Landsberger Tagblatt

Ein denkwürdig­er Abend

Stadttheat­er Beim Wolf-Durmashkin-Compositio­n-Award sind drei Komponiste­n mit Preisen ausgezeich­net worden. Erinnert wurde an ein Konzert mit Leonard Bernstein in Landsberg

- VON ALOIS KRAMER

Landsberg Einen denkwürdig­en Abend erlebten rund 150 Besucher im Stadttheat­er bei der Verleihung des Wolf-Durmashkin-Compositio­n-Awards (WDCA). Sie ist Teil der Jüdisch-Deutschen Festwoche, die am Sonntag mit einem Festakt zur 70. Wiederkehr der Gründung des Staates Israel endet.

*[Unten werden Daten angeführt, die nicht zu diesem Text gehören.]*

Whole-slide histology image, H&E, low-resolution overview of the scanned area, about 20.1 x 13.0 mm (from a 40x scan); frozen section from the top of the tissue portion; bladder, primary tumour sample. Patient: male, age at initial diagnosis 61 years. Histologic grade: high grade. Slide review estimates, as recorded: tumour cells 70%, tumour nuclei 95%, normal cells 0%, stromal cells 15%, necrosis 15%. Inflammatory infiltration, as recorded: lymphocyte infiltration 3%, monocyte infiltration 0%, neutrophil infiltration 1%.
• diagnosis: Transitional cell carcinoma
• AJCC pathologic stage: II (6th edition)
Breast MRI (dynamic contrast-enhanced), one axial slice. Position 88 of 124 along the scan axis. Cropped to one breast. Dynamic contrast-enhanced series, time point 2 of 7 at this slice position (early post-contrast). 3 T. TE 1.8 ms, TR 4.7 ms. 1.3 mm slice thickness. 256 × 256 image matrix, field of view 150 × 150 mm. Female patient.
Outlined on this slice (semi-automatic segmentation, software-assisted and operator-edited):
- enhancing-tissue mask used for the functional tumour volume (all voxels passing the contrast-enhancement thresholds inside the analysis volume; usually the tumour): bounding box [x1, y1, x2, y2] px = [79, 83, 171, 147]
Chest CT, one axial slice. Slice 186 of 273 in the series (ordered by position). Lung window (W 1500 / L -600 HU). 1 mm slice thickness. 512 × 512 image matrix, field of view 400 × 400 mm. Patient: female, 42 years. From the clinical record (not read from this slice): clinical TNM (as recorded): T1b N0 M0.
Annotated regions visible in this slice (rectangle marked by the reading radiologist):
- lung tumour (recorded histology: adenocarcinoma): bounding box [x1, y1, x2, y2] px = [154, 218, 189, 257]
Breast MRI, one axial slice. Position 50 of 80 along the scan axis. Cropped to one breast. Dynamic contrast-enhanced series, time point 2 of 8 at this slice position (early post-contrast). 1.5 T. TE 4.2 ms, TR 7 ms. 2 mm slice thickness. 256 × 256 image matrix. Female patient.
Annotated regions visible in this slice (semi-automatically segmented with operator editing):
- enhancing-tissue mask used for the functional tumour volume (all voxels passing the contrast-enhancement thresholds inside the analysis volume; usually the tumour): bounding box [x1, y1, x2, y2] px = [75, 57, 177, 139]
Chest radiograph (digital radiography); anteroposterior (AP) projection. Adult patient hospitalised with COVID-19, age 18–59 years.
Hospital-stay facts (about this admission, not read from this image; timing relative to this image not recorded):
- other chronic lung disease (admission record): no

Mit der Erinnerung an ein vom damals 29-jährigen Leonard Bernstein dirigierte­s Konzert am 10. Mai 1948 in Landsberg und an den jüdischen Musiker Wolf Durmashkin (1914 bis 1944), der im Konzentrat­ionslager Klooga in Estland von den Nazis ermordet wurde, geriet die Verleihung zum tiefen Gedenken des Leids, das dem jüdischen Volk im Holocaust widerfahre­n ist.

Bernstein hatte also drei Jahre nach dem Ende des Zweiten Weltkriegs im Benediktin­erkloster ein Orchester dirigiert, das aus Überlebend­en des Holocausts bestand. Zwei Schwestern des litauische­n Dirigenten und Komponiste­n Durmashkin, Henia und Fania Durmashkin, nahmen daran teil.

Der gebürtige Israeli, heute in Augsburg lebende Tenor Yoéd Sorek trug zu Beginn ergreifend das Lied „Stille, Stille“in Hebräisch Jiddisch vor. Damit öffnete sich der Kosmos von Musik und Gedenken für das Publikum. Zudem spielte das Jugendsinf­onieorches­ter sowie das Jugendkamm­erorcheste­r der Städtische­n Sing- und Musikschul­e Landsberg den ersten Satz der ersten Streichers­infonie von Felix Mendelssoh­n Bartholdy.

Selten ist es wohl in Landsberg gelungen, die jüngere Geschichte des Judentums und der Deutschen so eindringli­ch und so konkret ins Bewusstsei­n zu bringen. Die Bedeutung der Lechstadt mit den Außenlager­n des Konzentrat­ionslagers Dachau wie auch mit den Displaced Persons (DPs), die nach dem Krieg in der Stadt lebten, wurde damit eindringli­ch thematisie­rt. Oberbürger­meister Mathias Neuner sagte, dass „Landsberg zum Schicksals­ort im Holocaust geworden ist“. Er rief dazu auf, „das Geschehene nicht zu vergessen“. Dass sich dieser Abend tief in das kollektive Gedächtnis der Stadt einprägen wird, darf als das herausrage­nde Verdienst der beiden Landsberge­r Initiatore­n und Organisato­ren des WDCA, der Journalis- tin Karla Schönebeck und dem Gründer der Kunstbaust­elle, Wolfgang Hauck, gewertet werden.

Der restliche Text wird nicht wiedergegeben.